Drop Off Called a Success with Historical Drugs Surrendered

Marion General Hospital Pharmacy Intern Megan Root checks medication with Deputy Williams to classify a medication that was collected.

Marion General Hospital Pharmacy Intern Megan Root checks medication with Deputy Williams to classify a medication that was collected.

Once again, the partnership formed by Marion County Recycling & Litter Prevention, the Marion County Sheriff’s Office, ADAMH board, Marion General Hospital, Marion County Commissioners and Marion City Police Department had a successful National Prescription Drug Take Back Day last weekend. In addition to commonly found current prescriptions, organizers say they received some truly historic medications.

The event provided a great opportunity for those who missed previous events, or who have subsequently accumulated unwanted, unused prescription drugs, to safely dispose of those medications.

This year’s event resulted in 164 cars driving through and dropping off 172 controlled substances, including 120 prescription opiates such as oxycodone, hydrocodone, morphine, fentanyl, codeine and others.  Opiates are narcotics and are highly abused.  Addiction to prescription opiates and heroin is an increasing problem in the state of Ohio.

“We are pleased at the response of the citizens of Marion once again, and we thank them for participating and contributing to the battle against prescription drug abuse,” said Major Aaron Corwin.

Angela Carbetta, director of Marion County Recycling & Litter Prevention, was pleased to report that MARCA Document Destruction & Recycling handled three full 90-gallon barrels of cardboard and plastic prescription containers for recycling.

“Environmentally speaking, I am also very happy that all the medicine we collected will be properly incinerated instead of winding up in our rivers and streams,” said Carbetta. “Flushing old medication is no longer an appropriate option.”

She went on to say that Marion is fortunate to have MARMET Drug Task Force involved in this project.

ADAMH Board director Jody Demo-Hodgins stated, “Getting unused medication out of homes is a critical part of reducing access for teens. We know that narcotic pain relievers and other controlled substances are highly sought after by drug abusers. Removing these unused medications is a way to help prevent that abuse.”

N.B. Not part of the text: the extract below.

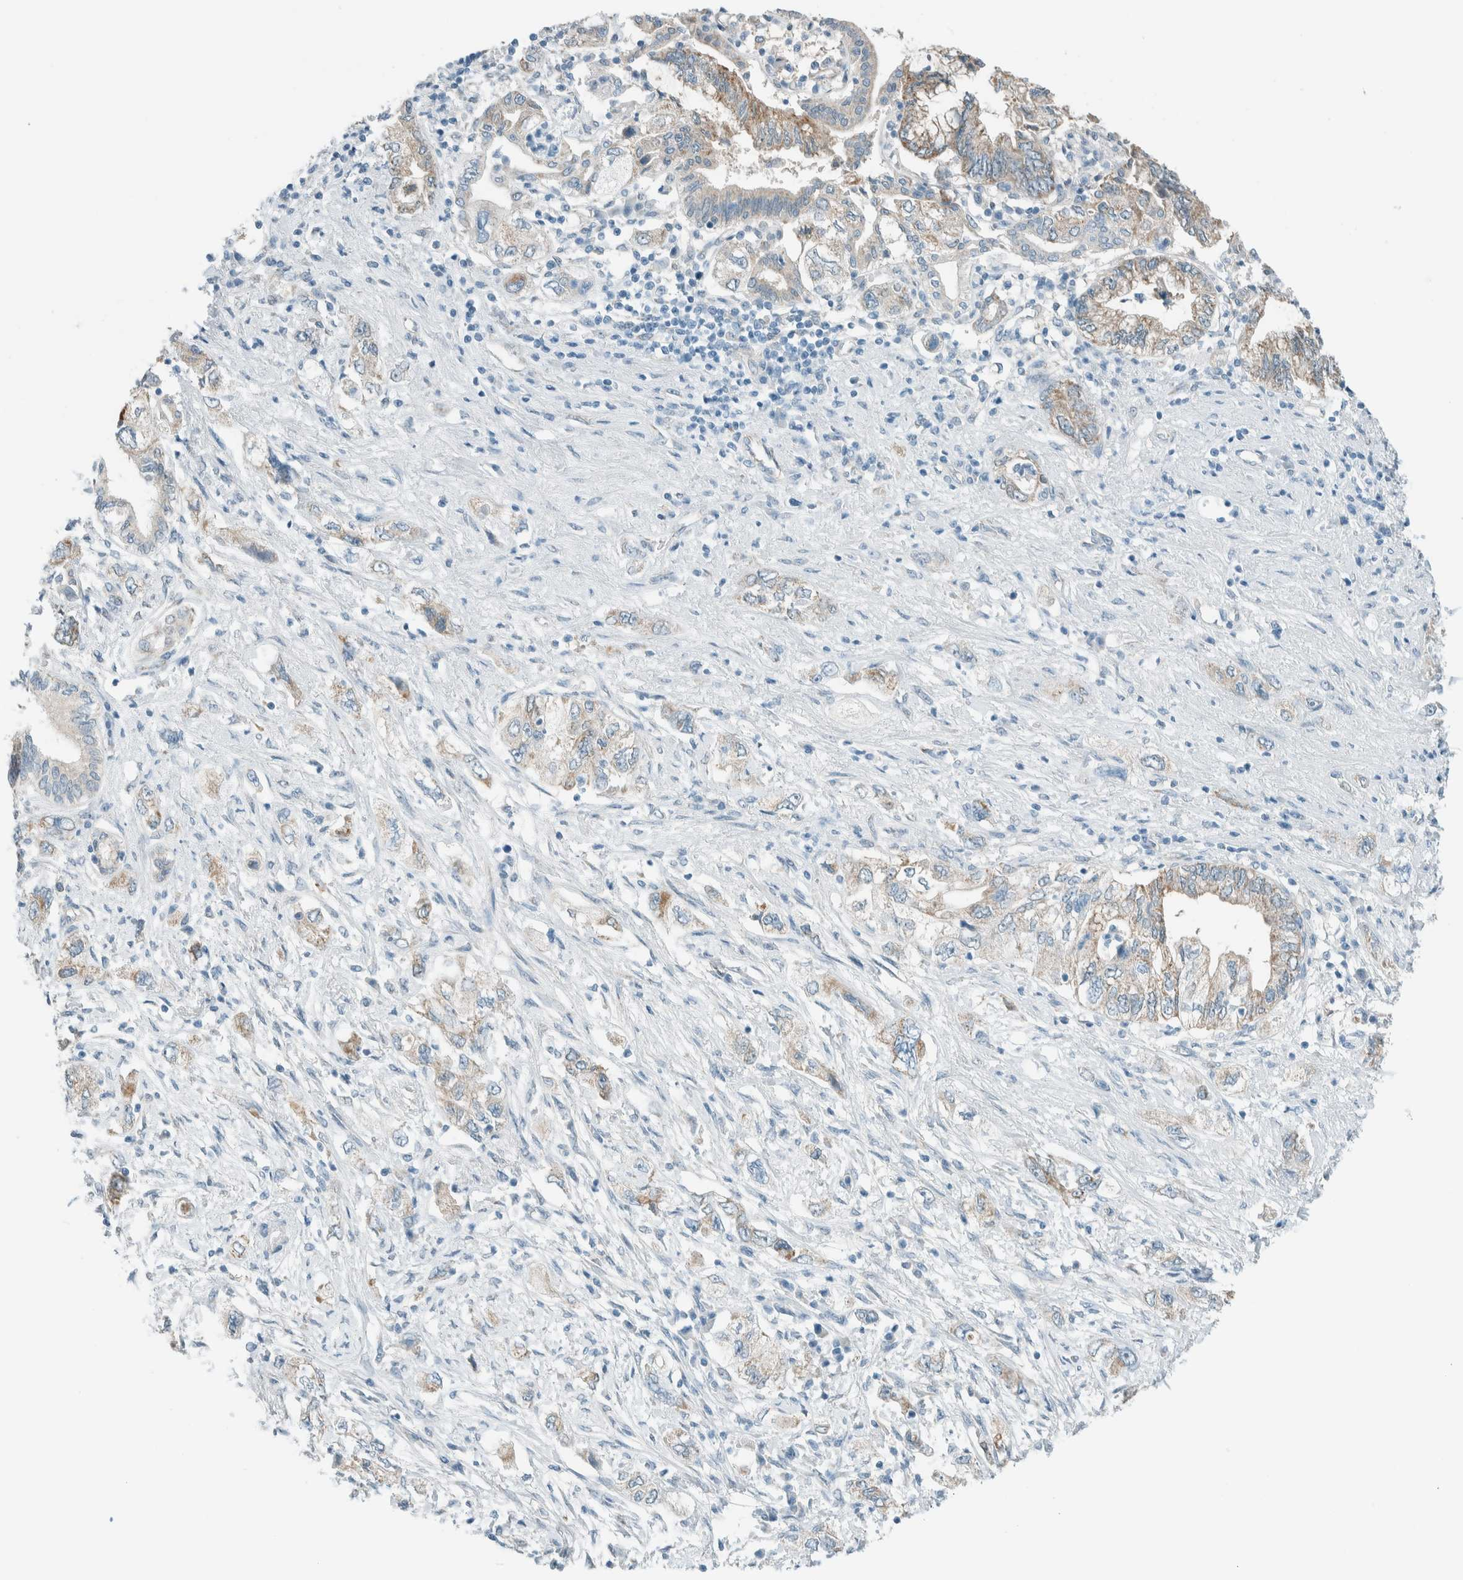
{"staining": {"intensity": "weak", "quantity": ">75%", "location": "cytoplasmic/membranous"}, "tissue": "pancreatic cancer", "cell_type": "Tumor cells", "image_type": "cancer", "snomed": [{"axis": "morphology", "description": "Adenocarcinoma, NOS"}, {"axis": "topography", "description": "Pancreas"}], "caption": "Pancreatic cancer tissue demonstrates weak cytoplasmic/membranous expression in about >75% of tumor cells The protein is stained brown, and the nuclei are stained in blue (DAB IHC with brightfield microscopy, high magnification).", "gene": "ALDH7A1", "patient": {"sex": "female", "age": 73}}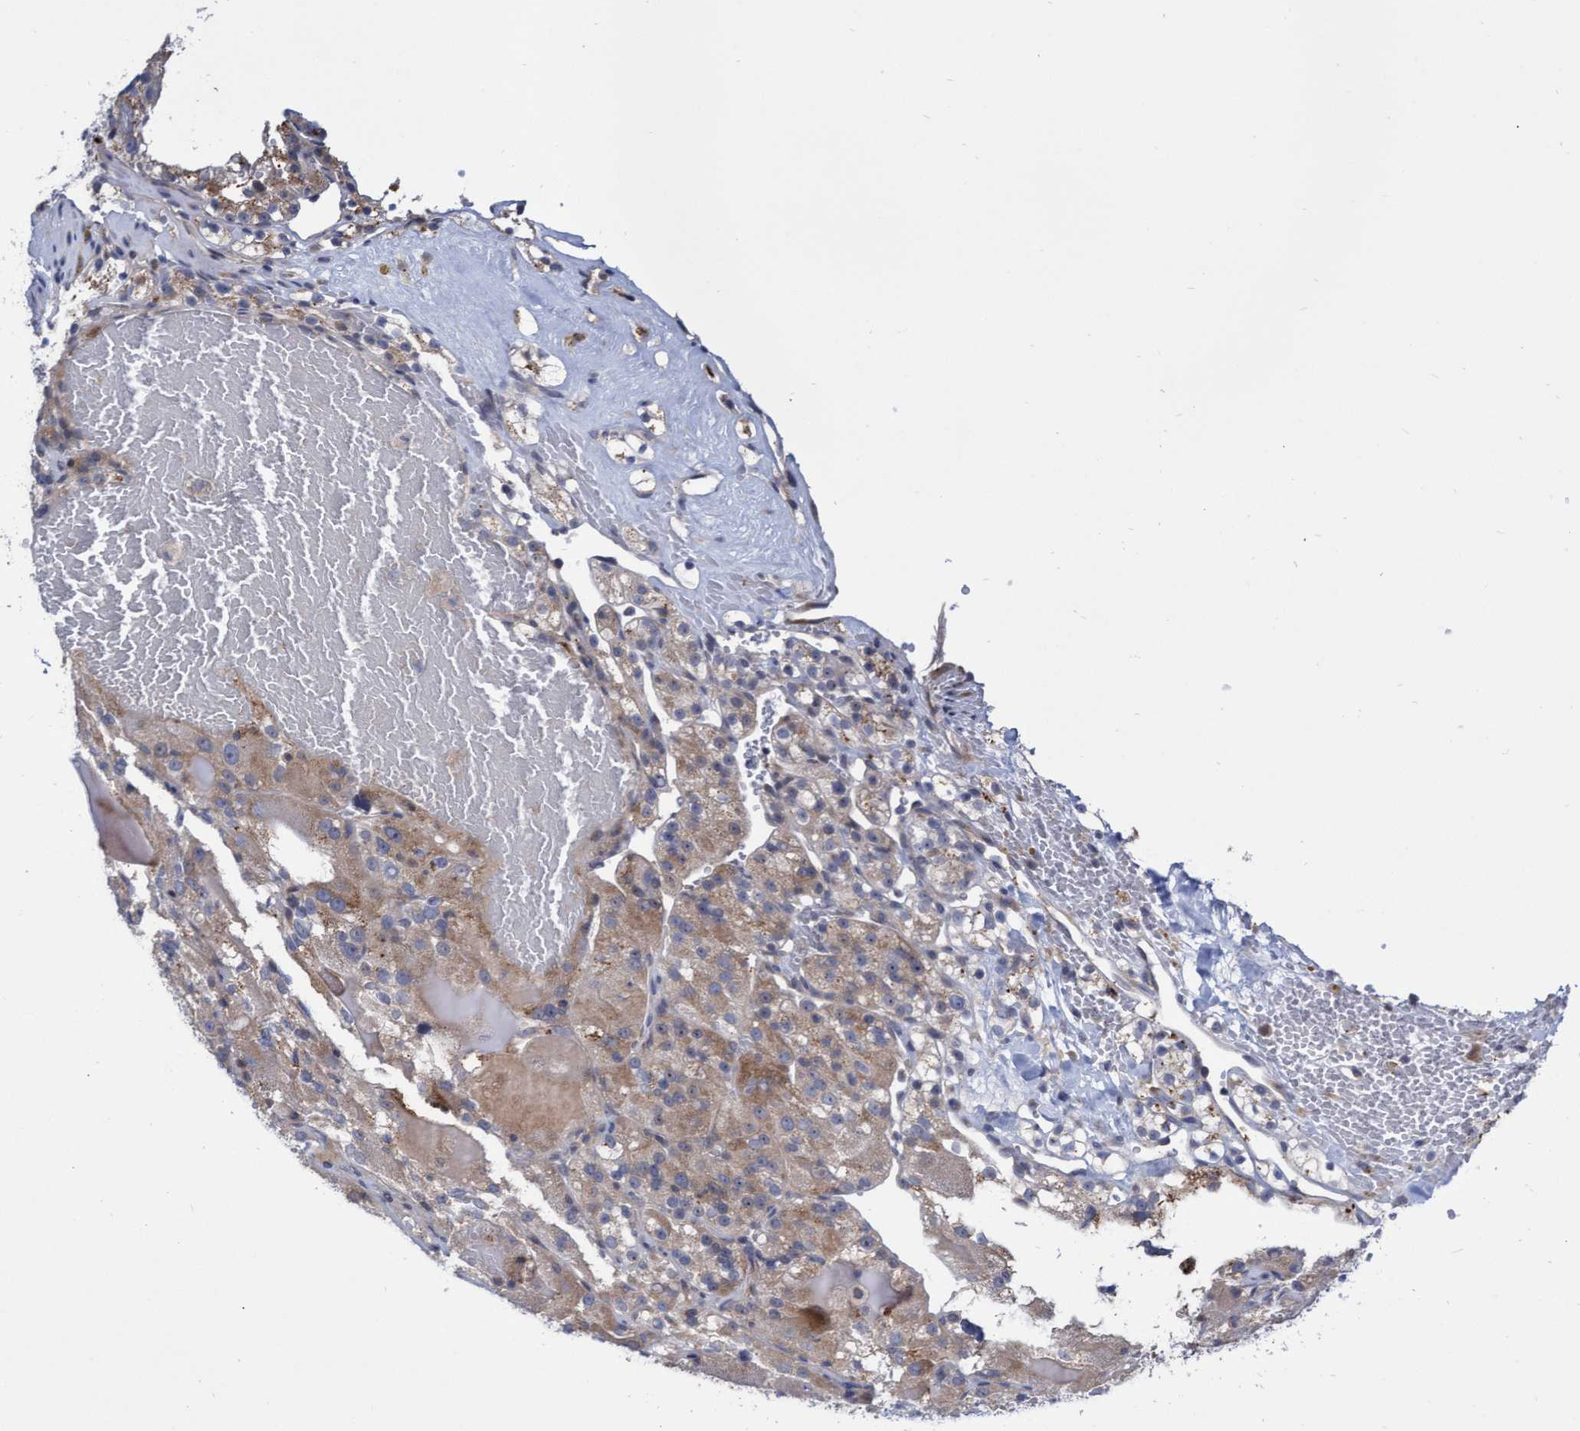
{"staining": {"intensity": "moderate", "quantity": ">75%", "location": "cytoplasmic/membranous,nuclear"}, "tissue": "renal cancer", "cell_type": "Tumor cells", "image_type": "cancer", "snomed": [{"axis": "morphology", "description": "Normal tissue, NOS"}, {"axis": "morphology", "description": "Adenocarcinoma, NOS"}, {"axis": "topography", "description": "Kidney"}], "caption": "Renal cancer (adenocarcinoma) stained with DAB (3,3'-diaminobenzidine) immunohistochemistry demonstrates medium levels of moderate cytoplasmic/membranous and nuclear positivity in approximately >75% of tumor cells.", "gene": "ABCF2", "patient": {"sex": "male", "age": 61}}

If you missed the drop off day, it’s never too late to properly dispose of your unused prescriptions. There are now two permanent drug disposal sites in Marion County, one box each at the Marion County Sheriff’s Office on Marion-Williamsport Road and one at the Marion City Police Department on West Center Street.

“These boxes take pills of any kind. All items collected are disposed of properly,” states Corwin.

Organizers reported fewer cars than the spring collection but took in 38% more controlled substances. They also noted interesting items from a local historical perspective. There were prescriptions from the old Werley Pharmacy dating back to 1969, and a 4 ounce glass bottle of Lilly Tree Green Soap that originally sold for thirty-nine cents.

The drop off in Marion was part of a nationwide effort. Ohio Attorney General Mike DeWine announced that Ohioans statewide returned more than 9 tons (18,721 pounds) of unneeded prescription drugs on Saturday. There were 223 collection sites in Ohio.

“It only takes one pill to end someone’s life,” said Ohio Attorney General Mike DeWine.    “Thanks to excellent community participation in this event, thousands of pills will never get into the wrong hands.”

“The amount of pills returned by Ohioans is a strong indicator that they care very deeply about disposing of their unneeded prescriptions properly,” said DEA Columbus Group Supervisor Mark McHugh.  “We are grateful to every resident in Ohio who took time out of their busy day on Saturday to bring their medications to a drop off location.”

Communities in all 50 states, including the District of Columbia, participated in Saturday’s event.